● **Teks Sumber**:
------------------------------------

Kapan qadariyah muncul dan siapa tokoh-tokohnya? Merupakan dua tema yang masih diperdebatkan. Menurut Ahmad Amin, ada ahli teologi yang mengatakan bahwa Qadariyah pertama sekali dimunculkan oleh Ma’bad Al-jauhani dan Ghailan Ad-Dimasyqy. Ma’bad adalah seorang tabi’i yang dapat dipercaya dan pernah berguru pada Hasan Al-basri. Adapun Ghailan adalah seorang orator berasal dari damaskus dan ayahnya menjadi maula usman bin Affan. 
Berkaitan dengan persoalan pertama kalinya qadariyah muncul, ada baiknya bila meninjau kembali pendapat Ahmad Amin yang menyatakan kesulitan untuk menentukannya. Para peneliti sebelumnya pun belum sepakat mengenai hal ini karena penganut Qadariyah ketika itu banyak sekali. Sebagian terdapat di Irak dengan bukti bahwa gerakan ini terjadi pada pengajian Hasan Al-Bashri. Pendapat ini dikuatkan oleh Ibn Nabatah bahwa yang mencetuskan pendapat pertama tentang masalah ini adalah seorang kristen dari Irak yang telah masuk Islam pendapatnya itu diambil oleh Ma’bad dan Ghailan. Sebagian lain berpendapat bahwa fahama ini muncul di Damaskus. Diduga disebabkan oleh pengaruh orang-orang Kristen yang banyak dipekerjakan di istana-istana khalifah. Faham Qadariyah mendapat tantangan keras dari umat Islam ketika itu. Ada beberapa hal yang mengakibatkan terjadinya reaksi keras ini, pertama seperti pendapat Harun Nasution, karena masyarakat Arab sebelum Islam kelihatannya dipengaruhi oleh faham fatalis. Kehidupan bangsa Arab ketika itu serba sederhana dan jauh dari pengetahuan. Mereka selalu terpaksa mengalah Kepada keganasan alam, panas yang menyengat, serta tanah dan gunungnya yang gundul. Mereka merasa dirinya lemah dan tak mampu menghadapi kesukaran hidup kendatipun mereka sudah beragama Islam. Karena itu, ketika faham Qadariyah dikembangkan, mereka tidak dapat menerimanya. Faham Qadariyah itu dianggap bertentangan dengan dokterin Islam.

------------------------------------

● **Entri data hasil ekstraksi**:
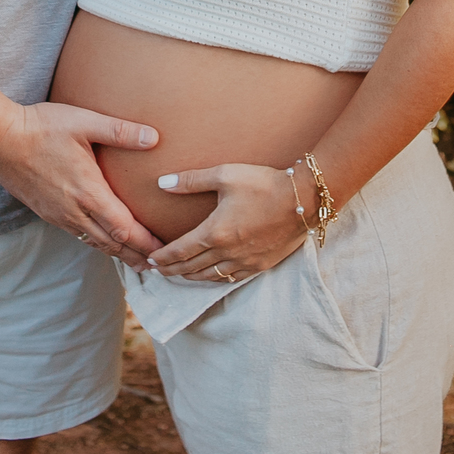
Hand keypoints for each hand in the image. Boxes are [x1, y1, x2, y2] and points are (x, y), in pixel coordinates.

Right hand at [0, 101, 163, 268]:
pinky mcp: (47, 213)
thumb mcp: (84, 121)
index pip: (125, 228)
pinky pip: (78, 235)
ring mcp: (59, 215)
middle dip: (137, 256)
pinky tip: (101, 240)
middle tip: (158, 266)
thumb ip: (120, 131)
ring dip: (118, 253)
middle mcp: (75, 211)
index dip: (146, 243)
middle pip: (113, 244)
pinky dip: (97, 243)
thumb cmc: (42, 127)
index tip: (164, 251)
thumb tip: (155, 138)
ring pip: (95, 243)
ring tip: (136, 260)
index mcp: (89, 192)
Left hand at [146, 162, 311, 281]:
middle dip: (172, 270)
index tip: (150, 260)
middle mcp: (227, 253)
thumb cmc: (263, 183)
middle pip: (192, 268)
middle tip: (157, 271)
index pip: (181, 251)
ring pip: (210, 277)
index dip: (163, 257)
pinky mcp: (260, 266)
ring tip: (179, 274)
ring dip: (191, 277)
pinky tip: (211, 275)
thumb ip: (191, 180)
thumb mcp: (225, 174)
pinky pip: (230, 279)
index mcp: (215, 232)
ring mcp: (245, 262)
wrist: (303, 200)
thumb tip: (163, 183)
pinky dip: (214, 279)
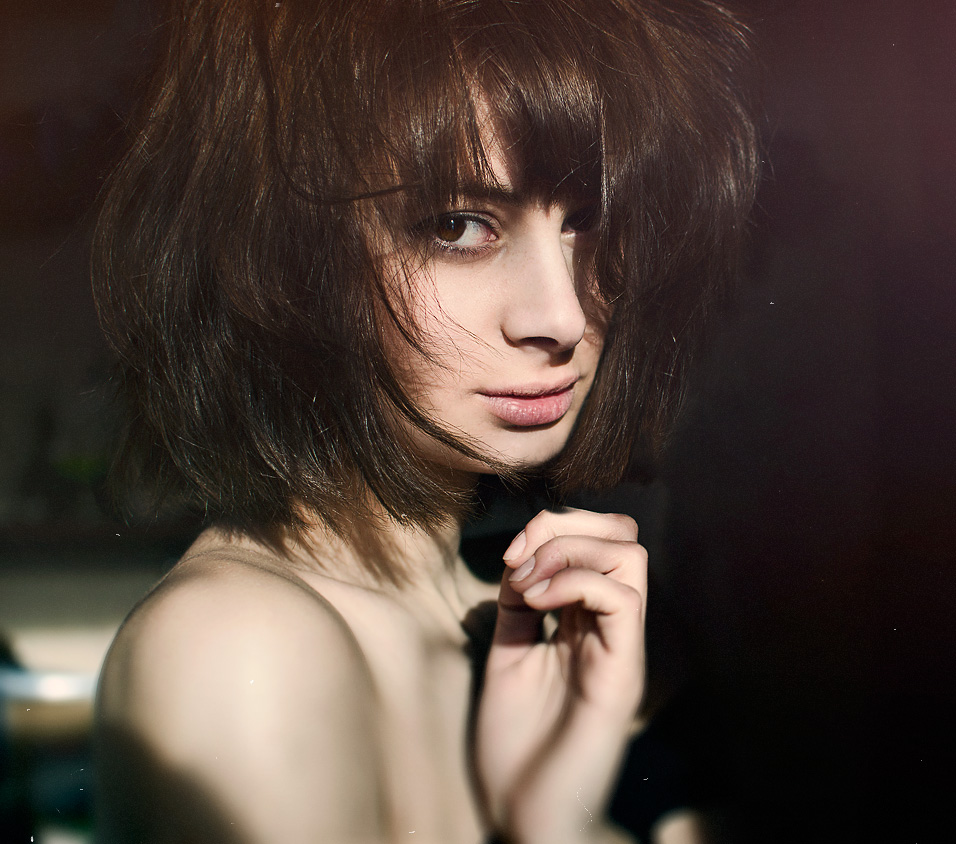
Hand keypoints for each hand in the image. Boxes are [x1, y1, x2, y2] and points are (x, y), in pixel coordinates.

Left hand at [475, 508, 646, 843]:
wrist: (523, 811)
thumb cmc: (515, 742)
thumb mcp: (508, 653)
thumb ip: (517, 603)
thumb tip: (519, 555)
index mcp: (585, 621)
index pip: (598, 540)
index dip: (554, 528)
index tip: (509, 556)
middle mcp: (610, 628)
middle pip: (622, 536)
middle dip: (566, 526)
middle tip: (519, 559)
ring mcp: (620, 648)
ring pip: (629, 557)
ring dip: (568, 552)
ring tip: (525, 586)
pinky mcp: (622, 673)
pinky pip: (623, 601)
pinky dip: (575, 583)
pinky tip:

------------------------------------

● **Deskripsi Tugas**: Sebutkan nama guru Ma’bad Al-jauhani menurut teks sumber tentang Qadariyah.

● **Hasil Pengerjaan**: Ma’bad pernah berguru pada Hasan Al-basri.